It's official! Dorking has overtaken London, Milan, Paris, and New York as the fashion capital of the world. The sleepy Surrey commuter belt town has wowed fashionistas the world over with its avante garde approach to fashion,
"It isn't all about being gay, wearing pointy patent leather shoes, a big fuck off sombrero, a swirling gaberdine cape with red velvet lining, and fending off imaginary foes with a fencing foil of the ultra-flexible variety - it's all about being cool, aloof, and dignified in the face of adversity," explained Dorking designer, John Gallonobeero.
It appears that it's all the rage in Dorking these days to don the gear and join your mates up the High Street, performing the 'Gay Dork' dance, high kicking and Ole!-ing your head off.
As the town crier rings his bell and reads passages from that milestone in literary history, which will be forever a part of the fabric of Dorking - The Dorking Review.
It's a phenomenon that isn't solely confined to Dorking these days either. Chapters of Dork Dancing fashionistas have sprouted up in such unlikely locations as Leatherhead, Dagenham, Hull, Burnley, Belfast, Newport and Govan in Glasgow.
The sombrero wearing, cape twirling, foil thrusting set have formed themselves into a gang of Hell's Angelesque 'Chapters' calling themselves 'The Gay Dorkadillos,' and their numbers are steadily increasing.
Only this morning, during the rush hour, 'The Gay Dorkadillos' formed an impromptu flash mob outside Tie Rack on London's Waterloo Station concourse.
"These guys are amazing!" commuter, Solomon Cathcart enthused. "I mean, what could possibly brighten an otherwise mundane day up, like a bunch of outlandishly dressed blokes, high kicking, cape twirling and waving swords about? And shouting Ole! It's magic! And all this outside Tie Rack!"
In the interests of balanced reporting, it has to be said that affection for The Gay Dorkadillos doesn't appear to have been universal. CBS TV in the USA showed the clip of the flashmob to a fat guy wearing a wig and dungarees, sitting on a porch, whittling.
"They're gay," Preston Seersucker, of Hog Jaw, Arkansas remarked.
The CBS reporter pointed out that the whole point of The Gay Dorkadillos, is that they're slightly unhinged, a little flambuoyant, and that they are proud of their collective devil may care attitude.
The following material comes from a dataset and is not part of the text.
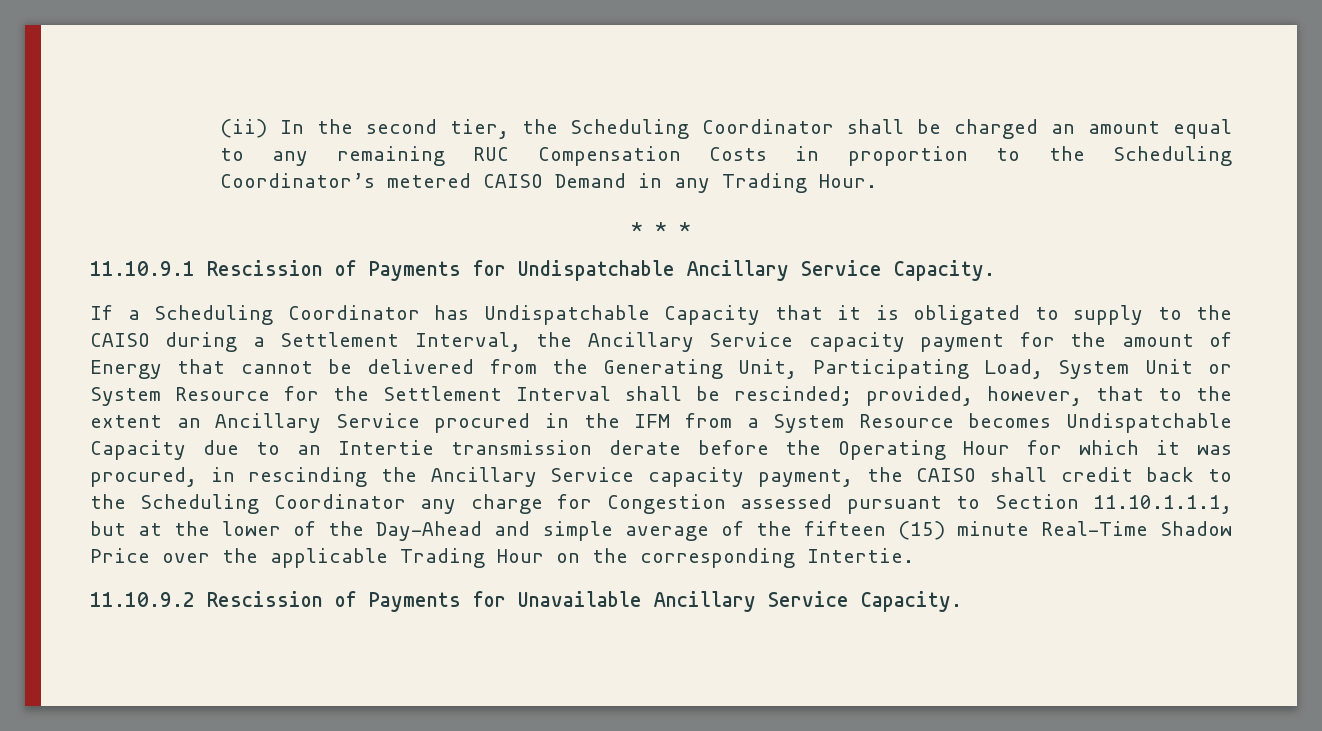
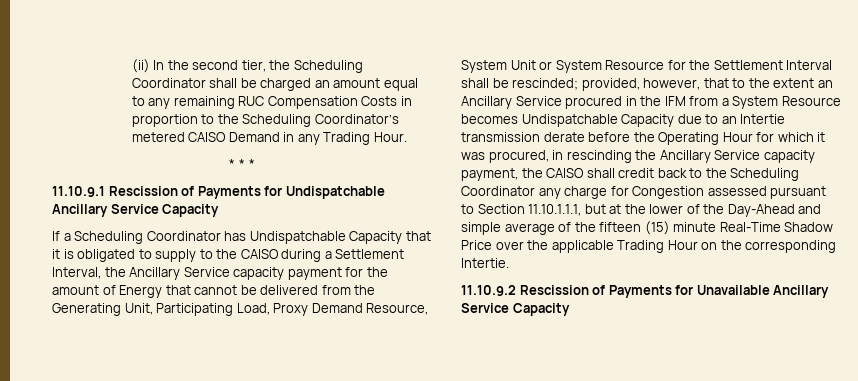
[894,260,995,281] Capacity. -> [162,204,220,217] Capacity
(1044, 369) none -> [273,303,429,316] Proxy Demand Resource,
[861,591,962,612] Capacity. -> [512,303,570,316] Capacity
"They're gay," responded Preston Seersucker grimly.
The CBS reporter explained that the whole point of The Gay Dorkadillos was that they were celebrating their unique sense of humour, and paying homage to The Gay Dorkadillo's 'bible' - The Dorking Review.
"They're gay, and they probably stick live gerbils up their asses," Seersucker grouched.
When the CBS reporter attempted to press home his point, Seersucker produced a double-barrelled shotgun and told the man to get off his land, because he hates all that gay stuff, and regards the sombrero wearing and the bendy-sword waving as unmanly, and gay, and The Dorking Review as a Limey crock of shit.
The reporter beat a hasty retreat, as Seersucker comforted his sister on the porch in a most peculiar way. According to independent witnesses, tongues were involved.
More as we get it.
*Preston Seersucker is apparently a comedy scriptwriter for America's most popular Saturday night network humour show, and an occasional contributor to a largely ignored satirical website.